## Source extract
# # # #
First, Codidact is a not-for-profit venture. We will never get our priorities from stockholders or venture capitalists looking to make a profit. The need to greatly increase their profits is a major cause of the changes SE has been making.
Second, the Codidact platform is open-source. We will be running an instance and welcoming a network of communities, but any community that feels we have lost our way, or just has different goals, can leave at any time, taking not only the content but the software as well. Anybody can set up another instance. On SE, in comparison, while people can take the content, the software itself is proprietary -- so you can't just take your community and set it up easily somewhere else, but you need to get new software first. Because SE's business depends on that proprietary software, they will never change that policy. We are open from the start.
Because we're not bound to people seeking a profit, we are free to be much more community-driven than is possible on SE. Different communities have different needs, at both the software and policy level. SE in recent years has been centralizing control, making it harder for communities to do what is best for themselves. Our instance will have some lightweight rules too; for example we don't want to host neo-Nazi groups or 4chan or that sort of things. But everybody who follows our very basic code of conduct is welcome. We're not going to micro-manage communities.
There are never guarantees in life; it's always possible that something bad that I can't currently imagine would happen someday. But we're doing our best to avoid repeating SE's mistakes, and we think being open, accountable, and free gives us our best shot to do right by the communities that join us.
# # # #
## Dataset extract
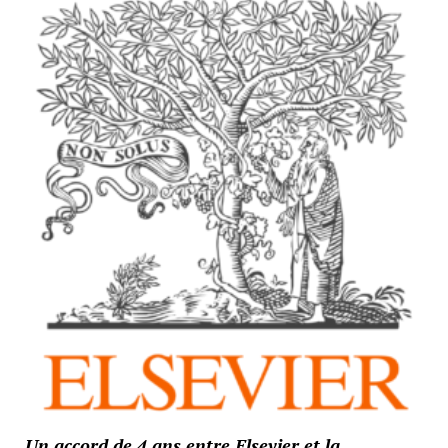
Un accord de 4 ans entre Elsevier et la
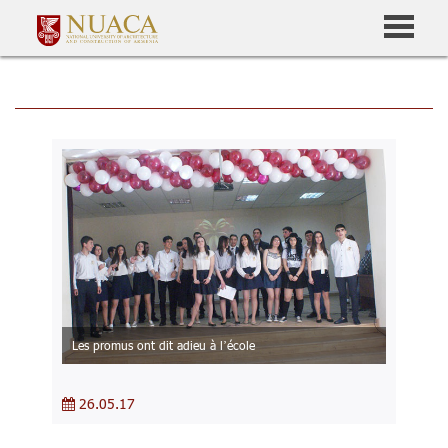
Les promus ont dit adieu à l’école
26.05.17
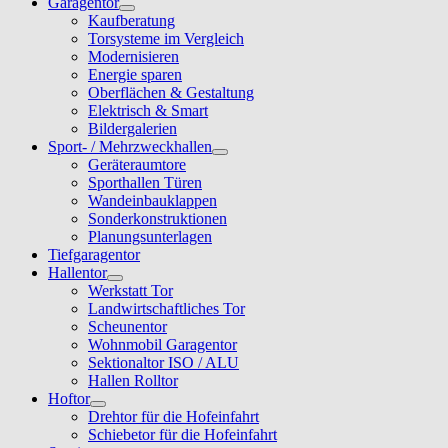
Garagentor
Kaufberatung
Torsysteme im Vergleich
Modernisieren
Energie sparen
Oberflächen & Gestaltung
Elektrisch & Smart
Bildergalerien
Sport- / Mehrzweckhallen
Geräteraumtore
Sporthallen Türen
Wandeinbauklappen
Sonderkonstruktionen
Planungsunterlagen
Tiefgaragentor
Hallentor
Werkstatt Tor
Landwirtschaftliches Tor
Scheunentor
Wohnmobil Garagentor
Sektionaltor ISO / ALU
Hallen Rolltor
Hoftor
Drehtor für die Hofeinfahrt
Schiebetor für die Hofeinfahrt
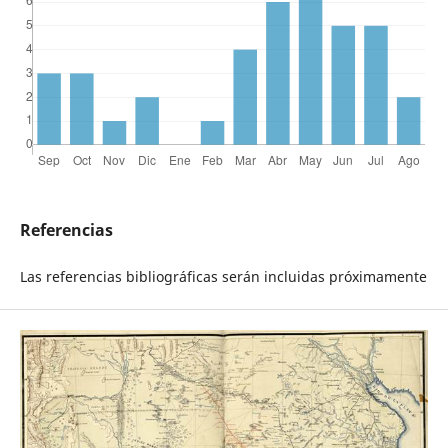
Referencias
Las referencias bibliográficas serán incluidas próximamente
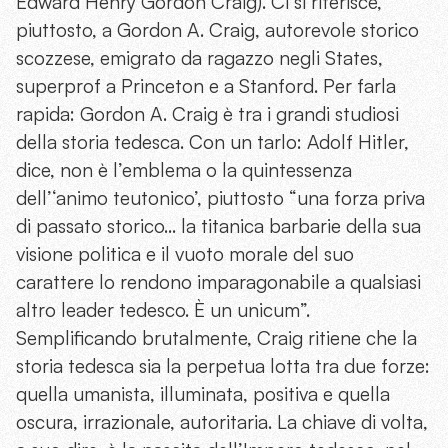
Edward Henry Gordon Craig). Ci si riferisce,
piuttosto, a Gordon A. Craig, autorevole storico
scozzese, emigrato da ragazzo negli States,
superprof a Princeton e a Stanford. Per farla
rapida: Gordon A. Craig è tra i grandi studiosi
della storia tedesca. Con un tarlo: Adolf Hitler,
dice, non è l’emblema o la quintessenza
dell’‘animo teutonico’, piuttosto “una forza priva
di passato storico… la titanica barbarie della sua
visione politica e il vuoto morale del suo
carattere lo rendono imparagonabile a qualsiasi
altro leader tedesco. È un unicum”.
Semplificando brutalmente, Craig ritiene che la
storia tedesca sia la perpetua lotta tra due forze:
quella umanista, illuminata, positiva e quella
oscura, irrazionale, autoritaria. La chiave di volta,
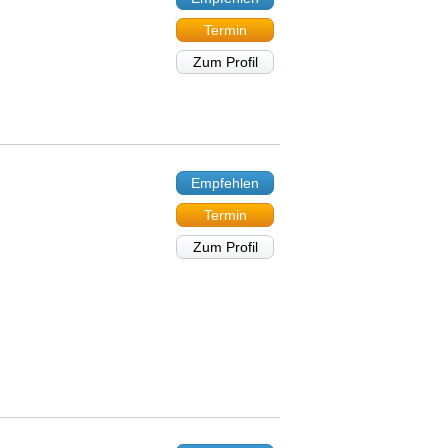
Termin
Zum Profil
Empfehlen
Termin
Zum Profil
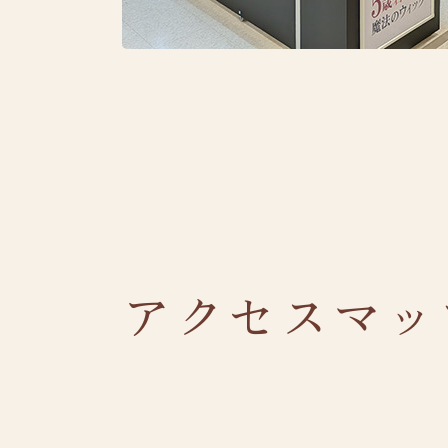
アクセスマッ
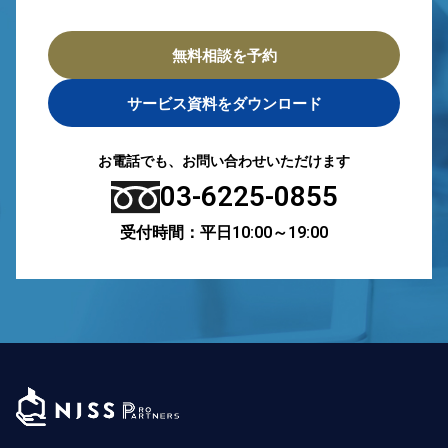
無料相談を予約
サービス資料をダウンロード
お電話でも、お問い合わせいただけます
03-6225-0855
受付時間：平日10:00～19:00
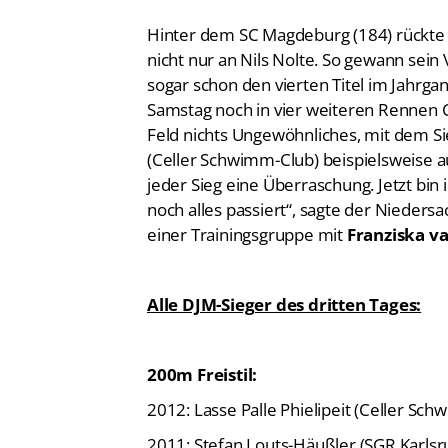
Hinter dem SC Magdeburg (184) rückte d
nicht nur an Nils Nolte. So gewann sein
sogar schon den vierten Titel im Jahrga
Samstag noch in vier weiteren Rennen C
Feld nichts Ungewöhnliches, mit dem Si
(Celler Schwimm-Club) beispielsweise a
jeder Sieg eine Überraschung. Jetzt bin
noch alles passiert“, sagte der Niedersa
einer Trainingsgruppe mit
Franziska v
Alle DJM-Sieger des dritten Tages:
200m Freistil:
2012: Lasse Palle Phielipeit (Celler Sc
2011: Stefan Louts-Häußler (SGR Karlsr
# # # #
## Aim of the task
In the passage about Codidact, what can a community take with it when it leaves, besides the content?

## Answer for this exercise
The software.